Apprendre à se croiser dans les escaliers

Aller vers le progrès équivaut à construire des bâtiments de plus en plus hauts. La société n’est rien d’autre qu’une construction intellectuelle au lieu d’une construction matérielle. Elle doit donc être soumise aux mêmes règles que celle d’une construction physique.

Et ce sont les fondations qui déterminent avant tout la hauteur qu’un bâtiment peut atteindre. Ce sont elles qui supportent tout le poids de l’édifice. Si on en met trop dessus, il s’écroule. La première chose à faire quand on veut rajouter un étage est donc de vérifier que les fondations pourront le supporter, et de les renforcer si nécessaire.

C’est de la pure logique. Mais si on la résume, ça donne quelque chose comme : pour monter, il faut descendre. Ça n’a pas de sens. On s’y perd. On ne sait plus ce qui est le haut et ce qui est le bas, puisque le progrès circule indifféremment dans les deux directions. Creuser va également dans le sens de la hauteur.

On ne peut plus savoir par où un va. Si on croise une personne qui va dans le sens inverse du notre et qu’on lui demande où elle va, elle vous répondra : « Vers le progrès ». Et vous lui direz : « Ah merde, moi aussi ». Et il s’ensuivra inévitablement une engueulade, voire une baston qui peut aller jusqu’à l’homicide pour savoir qui des deux a raison.
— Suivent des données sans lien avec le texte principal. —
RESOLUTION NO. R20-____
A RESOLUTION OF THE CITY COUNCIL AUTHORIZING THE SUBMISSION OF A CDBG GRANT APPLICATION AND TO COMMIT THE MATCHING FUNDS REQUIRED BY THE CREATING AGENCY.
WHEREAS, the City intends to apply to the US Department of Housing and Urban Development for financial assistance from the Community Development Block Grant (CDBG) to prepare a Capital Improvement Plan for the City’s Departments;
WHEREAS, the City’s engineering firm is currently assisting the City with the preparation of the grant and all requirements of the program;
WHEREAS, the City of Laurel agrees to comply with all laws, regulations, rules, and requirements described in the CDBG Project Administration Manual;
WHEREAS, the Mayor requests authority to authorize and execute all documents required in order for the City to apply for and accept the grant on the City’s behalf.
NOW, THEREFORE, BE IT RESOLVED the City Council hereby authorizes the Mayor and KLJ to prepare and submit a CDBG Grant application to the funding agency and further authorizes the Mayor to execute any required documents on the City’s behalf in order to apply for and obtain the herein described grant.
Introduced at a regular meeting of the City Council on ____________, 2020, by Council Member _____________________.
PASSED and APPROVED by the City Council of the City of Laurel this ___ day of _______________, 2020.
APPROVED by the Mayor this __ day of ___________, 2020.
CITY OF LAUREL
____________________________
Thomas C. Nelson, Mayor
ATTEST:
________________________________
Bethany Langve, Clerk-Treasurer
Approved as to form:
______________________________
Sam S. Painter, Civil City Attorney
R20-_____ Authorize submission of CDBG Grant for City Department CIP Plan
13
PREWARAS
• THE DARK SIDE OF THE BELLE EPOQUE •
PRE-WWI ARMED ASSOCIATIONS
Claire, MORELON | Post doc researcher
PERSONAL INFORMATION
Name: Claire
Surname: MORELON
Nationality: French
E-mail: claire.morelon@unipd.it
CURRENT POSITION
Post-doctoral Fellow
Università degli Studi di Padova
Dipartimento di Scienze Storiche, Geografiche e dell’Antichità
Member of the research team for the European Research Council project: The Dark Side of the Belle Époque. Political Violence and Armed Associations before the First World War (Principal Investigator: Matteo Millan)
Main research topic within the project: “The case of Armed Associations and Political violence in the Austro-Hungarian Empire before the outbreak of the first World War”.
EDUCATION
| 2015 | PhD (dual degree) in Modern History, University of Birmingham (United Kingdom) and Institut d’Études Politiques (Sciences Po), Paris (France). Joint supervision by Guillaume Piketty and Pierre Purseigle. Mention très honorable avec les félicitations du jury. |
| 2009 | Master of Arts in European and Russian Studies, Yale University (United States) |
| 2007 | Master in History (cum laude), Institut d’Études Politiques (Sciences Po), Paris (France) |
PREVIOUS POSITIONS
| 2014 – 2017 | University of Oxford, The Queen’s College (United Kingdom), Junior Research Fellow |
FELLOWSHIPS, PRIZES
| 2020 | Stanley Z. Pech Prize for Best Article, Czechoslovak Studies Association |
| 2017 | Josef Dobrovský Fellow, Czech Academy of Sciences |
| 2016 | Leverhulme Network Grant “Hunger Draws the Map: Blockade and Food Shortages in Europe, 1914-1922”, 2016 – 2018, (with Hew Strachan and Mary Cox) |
Il faut donc un troisième pour leur expliquer ce qui se passe. Qu’ils ont raison tous les deux, mais que l’un descend vers les fondations et l’autre monte dans les étages, mais qu’ils participent à la construction du même édifice, même s’ils ne vont pas dans le même sens dans les escaliers.

Et s’ils comprennent ce que l’autre fait, ils devraient pouvoir se croiser avec courtoisie au lieu de se rentrer dedans.

Une question d’ordre

Le matin, je commence par une balade dans mon monde intérieur, et ce n’est qu’après que je me tourne vers le monde extérieur, que je sors faire un tour au jardin, pour voir si les deux sont organisés de la même façon. Je reviens ensuite à mon monde intérieur que je modifie si nécessaire pour que les deux correspondent le mieux possible.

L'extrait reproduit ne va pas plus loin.